◆ STATED TASK A
Revise the passage of the court opinion on pretrial publicity between "See United States v. Mitchell, Case" and "Case No. 1:09CR506.", inclusive, changing "voir dire" to "jury selection".
◆ STATED TASK B
Translate this sentence from the court opinion on pretrial publicity into Spanish: "In three trials, the Court has only excused a few potential jurors because of bias resulting from pretrial publicity."

--- START OF DOCUMENT PASSAGE ---

In his reply brief, Dimora indicated that "evidence confirming [these figures] will be presented at the hearing on this matter." (Reply at 2.) At the October 5, 2011 hearing, however, counsel indicated that the Cleveland Plain Dealer considers such information to be proprietary and not available for public consumption and, therefore, there is no evidence before the Court that supports Dimora's bald assertions.

Source: http://quickfacts.census.gov/qfd/states/39/39153.html, U.S. Census Bureau, 2010 Census Data, Summit County, Ohio.

The Court's prior history with related public corruption cases, however, does not bear out Dimora's claim that the judicial district in which this Court sits has been saturated with news reports. The Court has seated three related high profile public corruption cases, and the Court's experience has been that potential jurors are either entirely unaware of the press coverage or are largely disinterested. In three trials, the Court has only excused a few potential jurors because of bias resulting from pretrial publicity.

See United States v. Mitchell, Case No. 1:10CR502; United States v. McCafferty, Case No. 1:10CR387-2; and United States v. Terry, Case No. 1:10CR390. During the voir dire of these prior Akron trials, members of the jury panel were specifically asked if they knew of Defendant Dimora. Judge O'Malley had previously seated a jury on another related public corruption case in Cleveland. See United States v. Greco, Case No. 1:09CR506.

Based on the record, the Court cannot find that this is one of the rare cases where prejudice can be presumed. While defense counsel suggested at the motion hearing that this case has attracted a "media circus," the fact that there has been significant local coverage, with reporters often flanking the sidewalks in front of the courthouse on hearing dates, simply cannot be equated with the "bedlam" in the courtrooms of cases where such prejudice has been found.

--- END OF DOCUMENT PASSAGE ---
--- START OF EXTRACTED RECORDS ---

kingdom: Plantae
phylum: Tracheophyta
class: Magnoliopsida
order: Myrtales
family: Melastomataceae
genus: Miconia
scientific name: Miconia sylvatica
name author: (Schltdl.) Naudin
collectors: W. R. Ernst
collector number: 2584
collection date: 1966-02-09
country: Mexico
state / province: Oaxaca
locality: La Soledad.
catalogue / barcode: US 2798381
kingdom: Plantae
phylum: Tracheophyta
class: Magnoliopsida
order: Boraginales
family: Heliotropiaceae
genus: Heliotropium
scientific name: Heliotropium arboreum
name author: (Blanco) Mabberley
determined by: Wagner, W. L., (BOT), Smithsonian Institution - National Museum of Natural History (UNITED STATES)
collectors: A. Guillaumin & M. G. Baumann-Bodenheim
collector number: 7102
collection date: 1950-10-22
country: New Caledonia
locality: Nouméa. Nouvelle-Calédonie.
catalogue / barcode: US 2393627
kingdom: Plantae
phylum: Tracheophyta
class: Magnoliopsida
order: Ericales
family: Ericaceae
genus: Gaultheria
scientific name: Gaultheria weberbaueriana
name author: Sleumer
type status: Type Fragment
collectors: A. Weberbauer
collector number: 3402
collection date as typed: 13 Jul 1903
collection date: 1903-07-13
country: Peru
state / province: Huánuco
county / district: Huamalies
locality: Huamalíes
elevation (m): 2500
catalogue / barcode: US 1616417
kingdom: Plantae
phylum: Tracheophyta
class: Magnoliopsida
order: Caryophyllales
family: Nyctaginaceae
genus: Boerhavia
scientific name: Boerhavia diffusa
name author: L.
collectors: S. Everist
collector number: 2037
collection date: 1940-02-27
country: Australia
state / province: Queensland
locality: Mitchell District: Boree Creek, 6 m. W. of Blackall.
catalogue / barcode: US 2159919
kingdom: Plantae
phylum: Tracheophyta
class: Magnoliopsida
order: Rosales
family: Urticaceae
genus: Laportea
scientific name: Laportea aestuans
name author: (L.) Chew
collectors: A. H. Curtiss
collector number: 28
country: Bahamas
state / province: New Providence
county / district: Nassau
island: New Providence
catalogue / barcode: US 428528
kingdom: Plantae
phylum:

--- END OF EXTRACTED RECORDS ---

◆ WORKED ANSWER A
See United States v. Mitchell, Case No. 1:10CR502; United States v. McCafferty, Case No. 1:10CR387-2; and United States v. Terry, Case No. 1:10CR390. During the jury selection of these prior Akron trials, members of the jury panel were specifically asked if they knew of Defendant Dimora. Judge O'Malley had previously seated a jury on another related public corruption case in Cleveland. See United States v. Greco, Case No. 1:09CR506.

◆ WORKED ANSWER B
En tres juicios, el Tribunal solo ha excusado a unos pocos posibles jurados debido a un sesgo derivado de la publicidad previa al juicio.